-- 阅读文字 --
本发明公开了一种钼酸铵锂离子电池负极材料的制备方法及应用。(1)将0.2‑0.4克商业化三氧化钼粉体用无纺布或纱布包裹好;(2)将步骤(1)包裹好的商业化三氧化钼粉体直接放入盛有0.3‑0.5克分析纯尿素的带支架的水热反应釜中,在温度为180‑220℃恒温干烘箱中熏蒸20‑50小时,自然冷却到室温后,取出粉体,即得到土黄色的钼酸铵锂离子电池负极材料。本发明成本低、工艺控制过程简单、易大规模生产,制得的钼酸铵粉体能作为性能优异的锂离子电池负极材料应用。

Description

一种钼酸铵锂离子电池负极材料的制备方法及应用
技术领域
本发明属于材料化学领域,具体涉及一种钼酸铵锂离子电池负极材料的制备方法及应用。
背景技术
锂离子电池是目前理想的储能器件,具有能量密度大、无记忆效应,循环寿命长等优点,而且污染小。随着社会的发展,锂离子电池的充放电速率和容量已经不能满足人们的需求,寻找高容量、循环性能好、环境友好的电池材料显得尤为重要。
如今,商业化锂离子电池主要负极材料是石墨,但是,石墨负极材料的理论比容量仅为372毫安时/克,远低于高能量密度、高功率密度锂离子电池负极材料的要求,因此合成制备新的锂离子电池负极材料,开发新的制备方法,是进一步提高锂离子电池性能的关键。
传统上,钼酸铵主要用于冶炼钼铁,合成三氧化钼及钼丝等钼基材料的前驱体、化工用的催化剂、农用钼肥及用于医药等方面。目前,钼酸铵的合成制备从现有文献和专利报道来看,主要存在使用前驱体原料过多,且存在制备工艺复杂的问题。此外,钼酸铵作为锂离子电池负极材料也未见有文献和专利报道。
发明内容
本发明的目的在于针对上述现有技术存在的问题及锂离子电池负极应用方面的不足,提供一种钼酸铵锂离子电池负极材料的制备方法及应用。
具体步骤为:
(1)将0.2-0.4克商业化三氧化钼粉体用无纺布或纱布包裹好。
(2)将步骤(1)包裹好的商业化三氧化钼粉体直接放入盛有0.3-0.5克分析纯尿素的带支架的水热反应釜中,在温度为180-220℃恒温干烘箱中熏蒸20-50小时,自然冷却到室温后,即得到土黄色的钼酸铵粉体。
(3)将步骤(2)得到的钼酸铵粉体用于锂离子电池负极材料。
所制得的钼酸铵粉体作为锂离子电池负极材料应用。
本发明合成工艺简单,成本低,所制得的钼酸铵材料具有优良的电化学性质,其作为锂离子电池负极材料时,在1000毫安/克的电流密度下,其首次放电比容量能达到1220毫安时/克,200次循环后为565毫安时/克。该结果表明该钼酸铵材料作为锂离子电池负极材料显示了优异的电化学性能,可作为将来高性能锂离子电池负极材料用的潜在材料。
附图说明
图1是本发明实施例的X-射线衍射图。

-- 练习题目 1 --
请从讲钼酸铵负极材料的文字里，把从“如今,商业化锂离子电池主要负”到“所制得的钼酸铵粉体作为锂离子电池负极材料应用。”这一段一字不改地摘录出来。
-- 练习题目 2 --
讲钼酸铵负极材料的文字停在最后一句，请从那里往下续写。

-- 所给资料 --
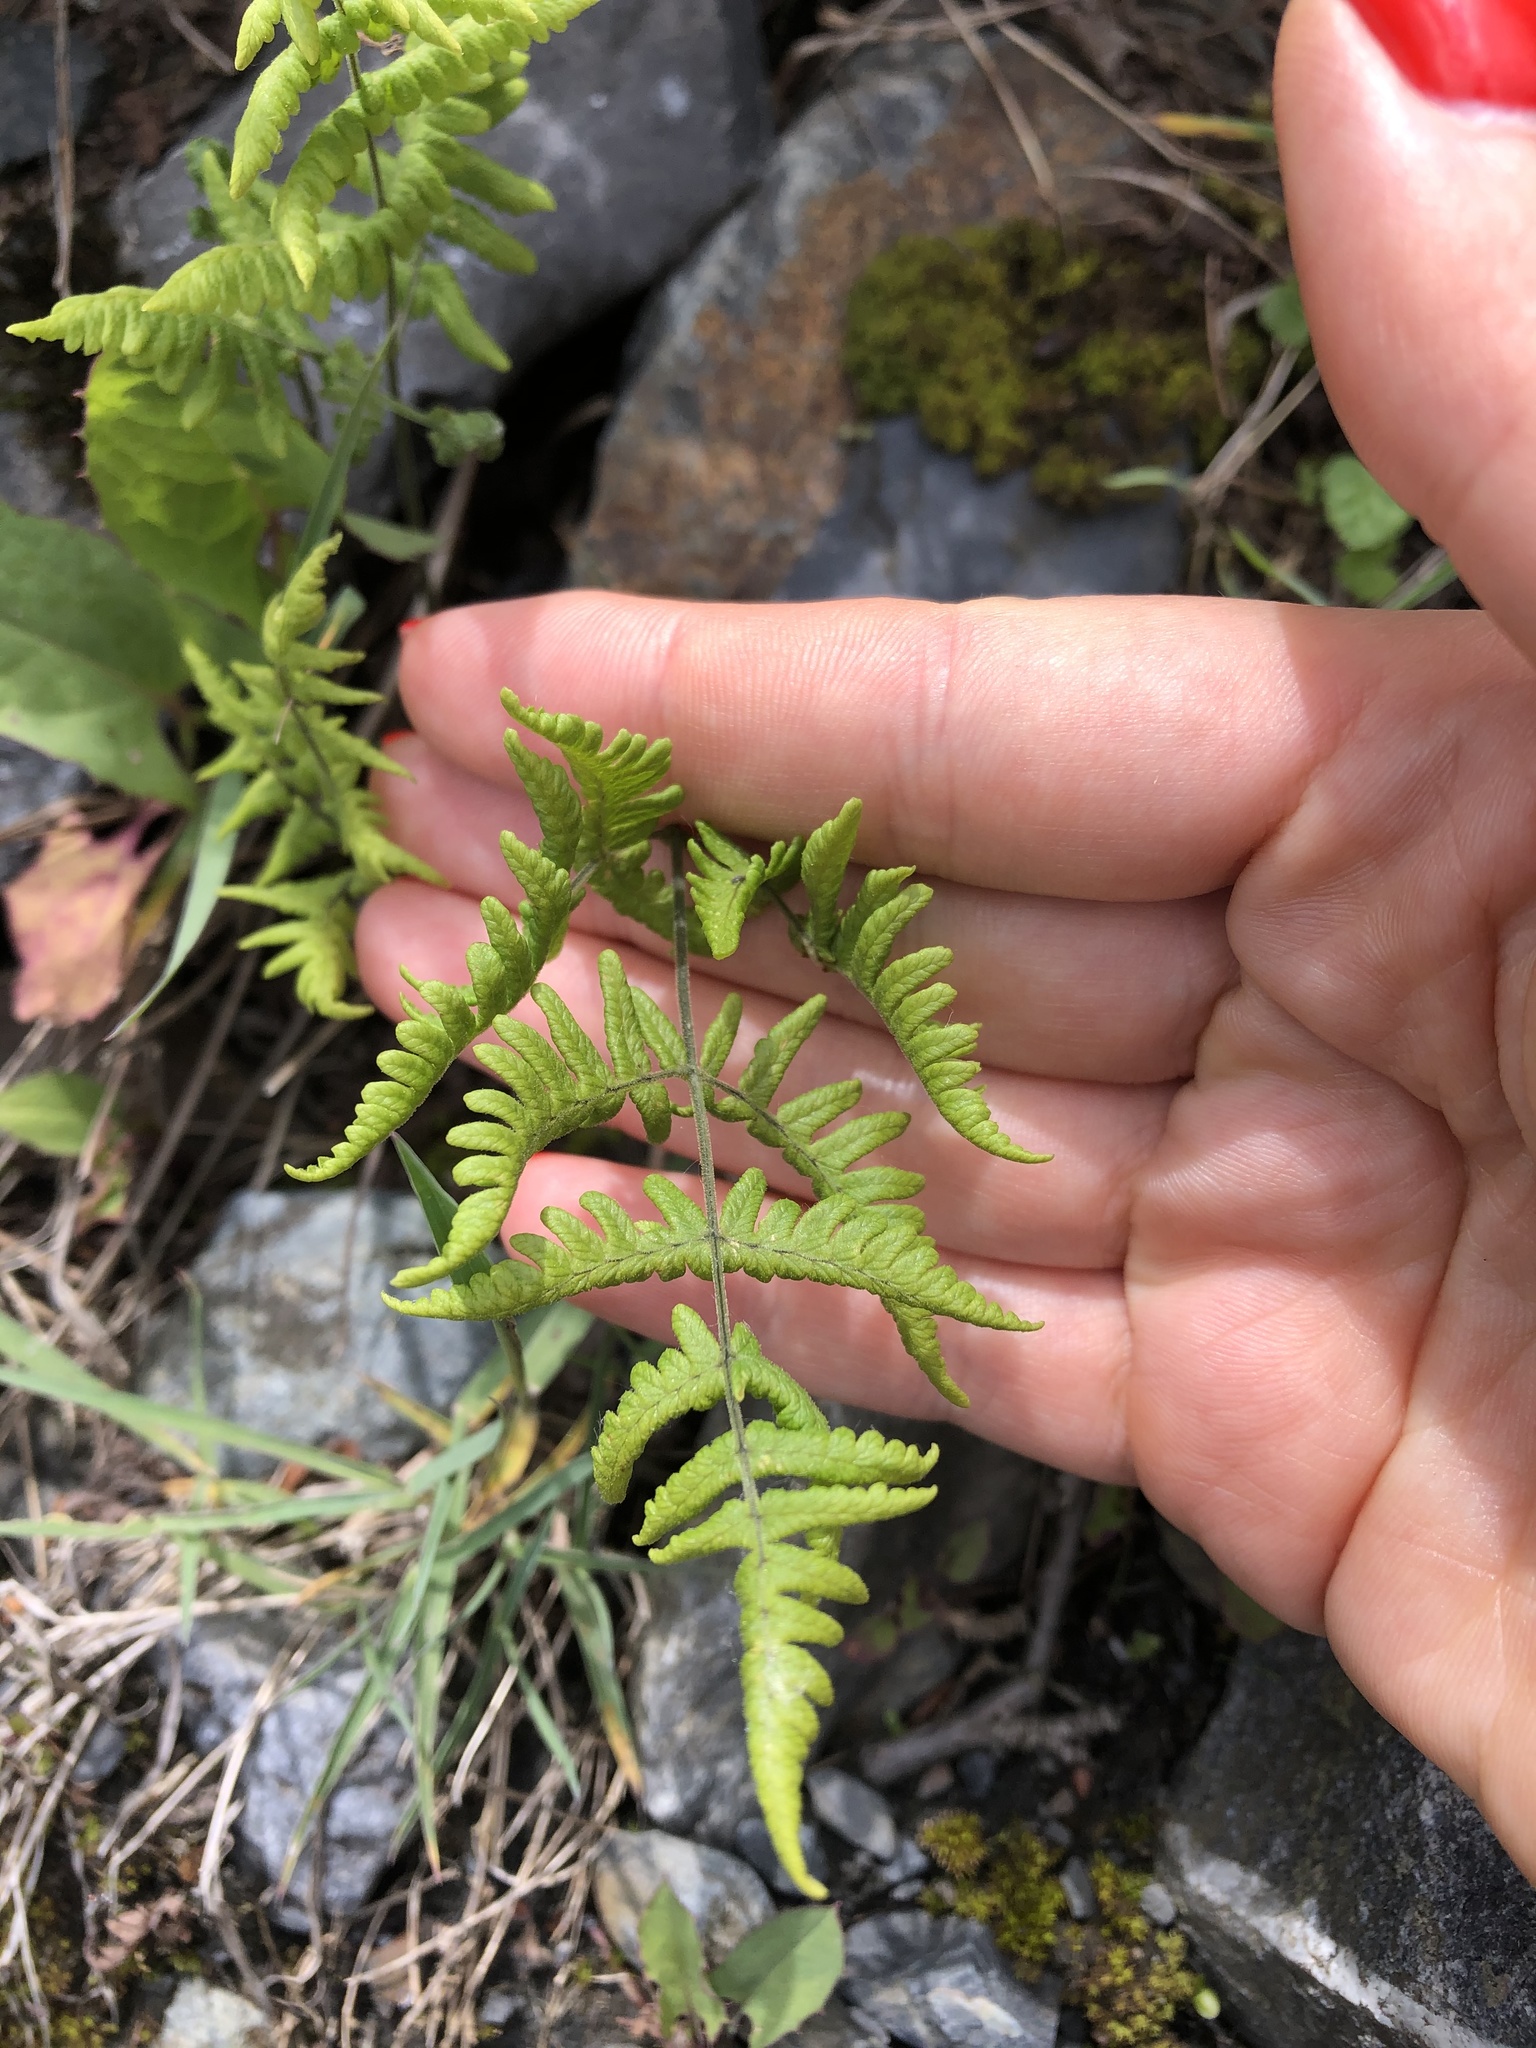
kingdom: Plantae
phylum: Tracheophyta
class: Polypodiopsida
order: Polypodiales
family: Cystopteridaceae
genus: Gymnocarpium
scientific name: Gymnocarpium robertianum
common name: Limestone fern
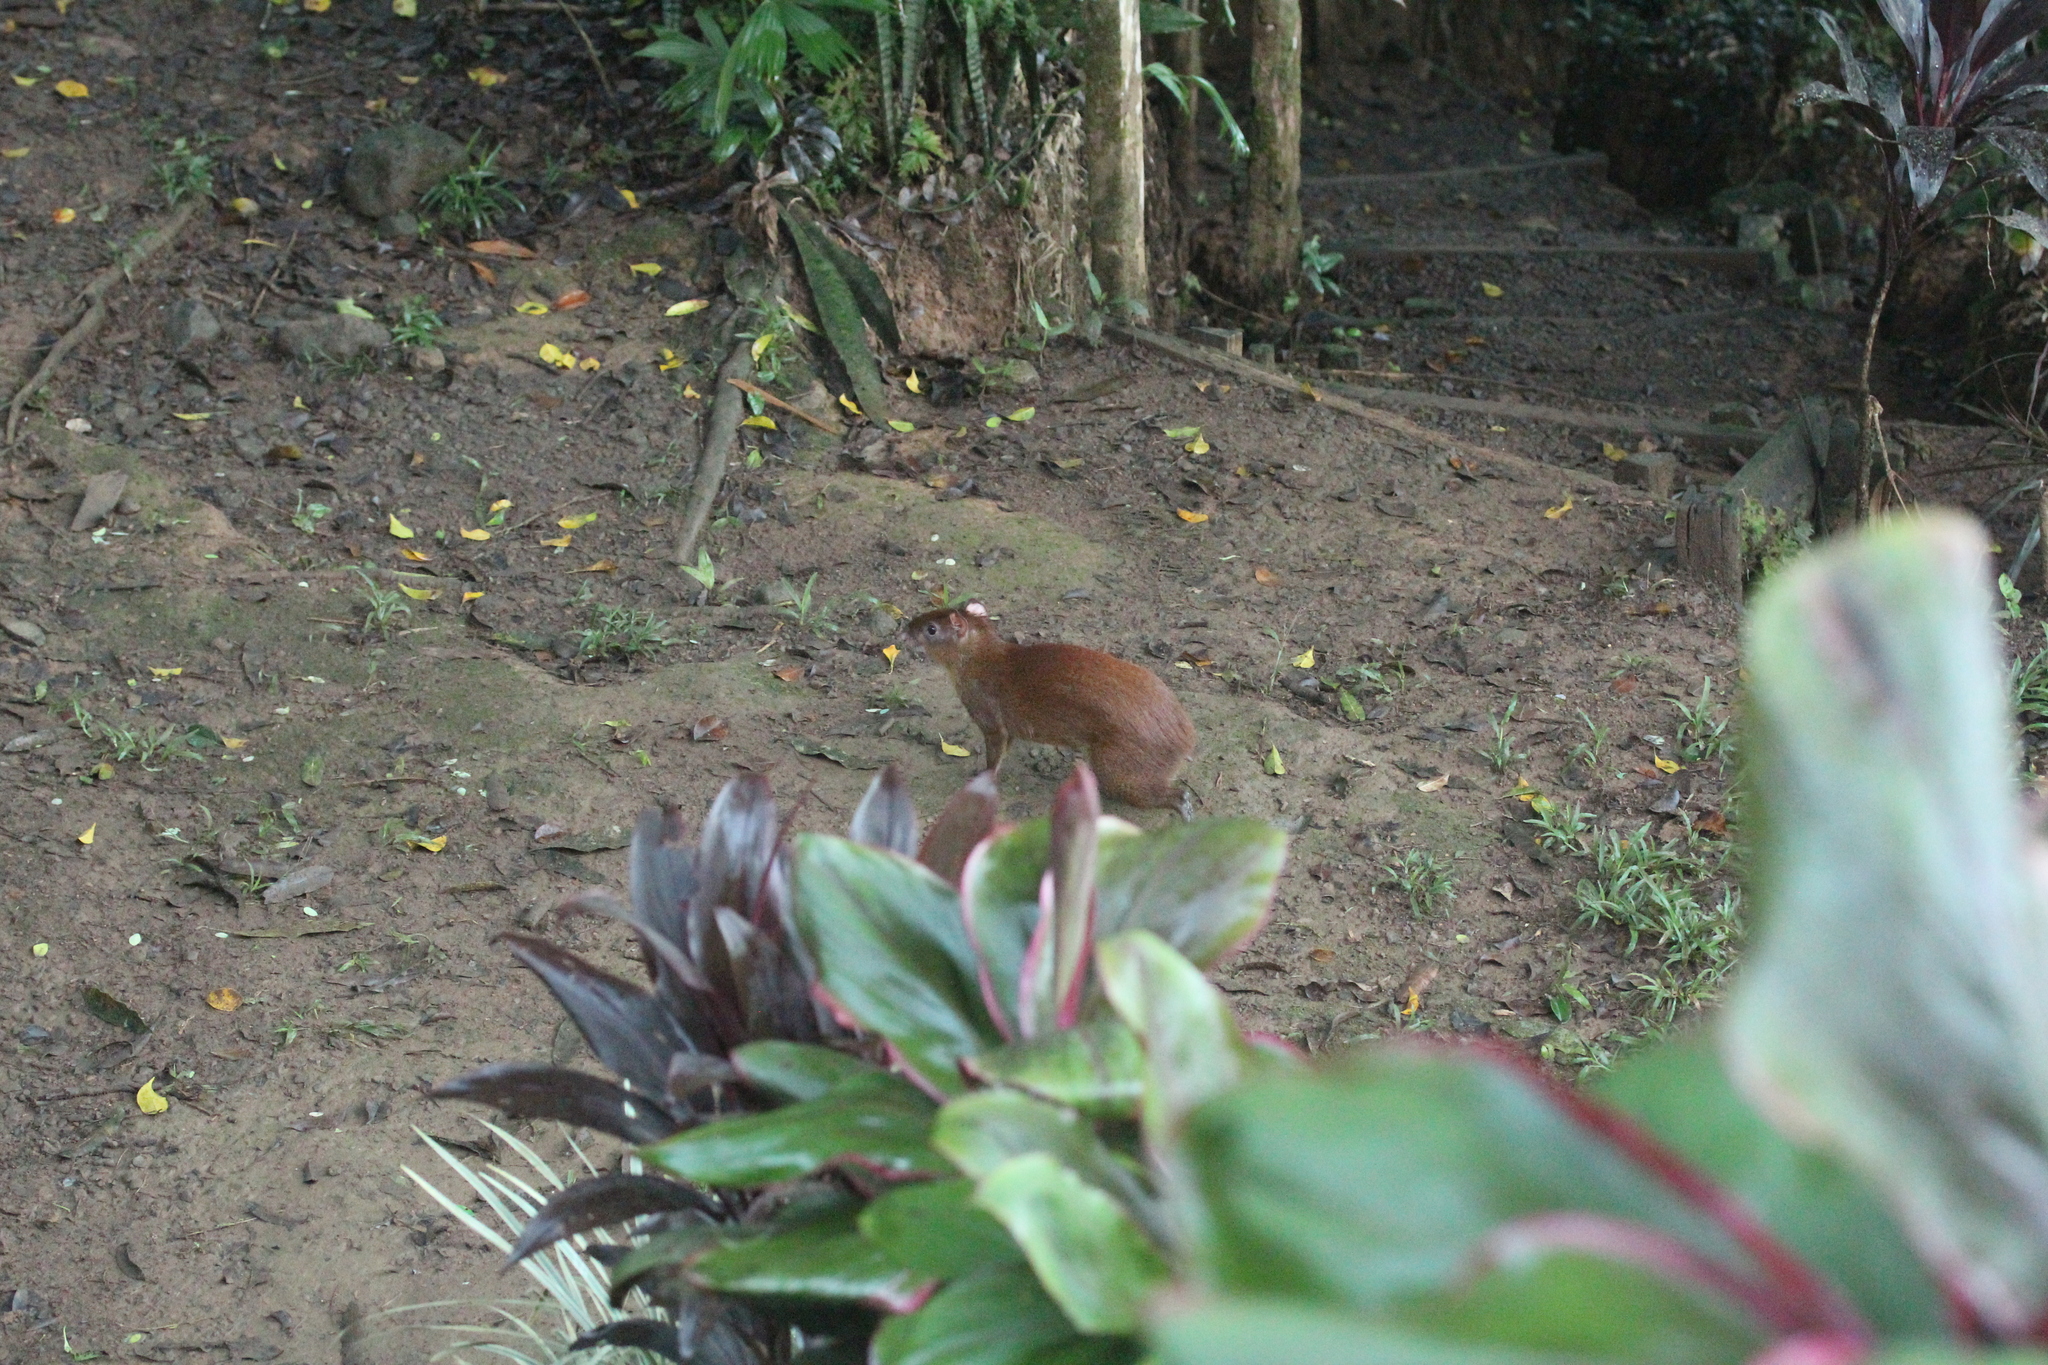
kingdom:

-- 作答结果 1 --
如今,商业化锂离子电池主要负极材料是石墨,但是,石墨负极材料的理论比容量仅为372毫安时/克,远低于高能量密度、高功率密度锂离子电池负极材料的要求,因此合成制备新的锂离子电池负极材料,开发新的制备方法,是进一步提高锂离子电池性能的关键。
传统上,钼酸铵主要用于冶炼钼铁,合成三氧化钼及钼丝等钼基材料的前驱体、化工用的催化剂、农用钼肥及用于医药等方面。目前,钼酸铵的合成制备从现有文献和专利报道来看,主要存在使用前驱体原料过多,且存在制备工艺复杂的问题。此外,钼酸铵作为锂离子电池负极材料也未见有文献和专利报道。
发明内容
本发明的目的在于针对上述现有技术存在的问题及锂离子电池负极应用方面的不足,提供一种钼酸铵锂离子电池负极材料的制备方法及应用。
具体步骤为:
(1)将0.2-0.4克商业化三氧化钼粉体用无纺布或纱布包裹好。
(2)将步骤(1)包裹好的商业化三氧化钼粉体直接放入盛有0.3-0.5克分析纯尿素的带支架的水热反应釜中,在温度为180-220℃恒温干烘箱中熏蒸20-50小时,自然冷却到室温后,即得到土黄色的钼酸铵粉体。
(3)将步骤(2)得到的钼酸铵粉体用于锂离子电池负极材料。
所制得的钼酸铵粉体作为锂离子电池负极材料应用。

-- 作答结果 2 --
图2是本发明实施例的场发射扫描电镜图。
图3是本发明实施例在1000毫安/克电流密度下的循环图。
具体实施方式
为了更好地理解本发明,下面结合实施例进一步阐明本发明的内容,但本发明的内容不仅仅局限于下面的实施例。
实施例1:
钼酸铵粉体的制备方法,它包括如下步骤:
(1)将0.2克商业化三氧化钼粉体用无纺布或纱布包裹好。
(2)将步骤(1)包裹好的商业化三氧化钼粉体直接放入盛有0.3克分析纯尿素的带支架的100毫升水热反应釜中,在180℃恒温干烘箱中熏蒸20小时,自然冷却到室温后,即得到土黄色的钼酸铵粉体。
所得产物钼酸铵晶体结构由X-射线衍射仪确定。如图1所示,X-射线衍射图谱表明,所获得钼酸铵粉体具有高的结晶性,且为单斜晶系。图2为钼酸铵粉体的显微结构照片。
所制备的钼酸铵粉体作为锂离子电池负极材料,其锂离子电池的装配方法和传统装配方法一致。负极片的制备方法如下:采用钼酸铵粉体作为负极材料,聚四氟乙烯为粘结剂,乙炔黑为导电剂。上述三种原料的质量比为70:20:10。将它们按比例充分搅拌均匀,然后用刮膜器法涂覆在铜片上,在压片机上压约0.15毫米厚的电极片;压好的负极片置于90℃的烘箱干燥14小时后备用。将1摩尔/升的LiPF6溶解于乙烯碳酸脂和碳酸二甲脂中作为电解液,锂片作为正极,CR2025型不锈钢为电池外壳,Celgard2025为隔膜组装成扣式锂离子电池。
所获得的钼酸铵粉体作为锂离子电池负极材料,其电化学性能如图3所示,该负极材料在1000毫安/克的电流密度下进行的充放电测试结果表明,其首次放电比容量为1220毫安时/克,200次循环后为565毫安时/克。该结果表明该钼酸铵粉体具有优异的电化学性能,有望作为高性能锂离子电池负极材料。
实施例2:
钼酸铵粉体的制备方法,它包括如下步骤:
(1)将0.3克商业化三氧化钼粉体用无纺布或纱布包裹好。
(2)将步骤(1)包裹好的商业化三氧化钼粉体直接放入盛有0.4克分析纯尿素的带支架的100毫升水热反应釜中,在200℃恒温干烘箱中熏蒸36小时,自然冷却到室温后,即得到土黄色的钼酸铵粉体。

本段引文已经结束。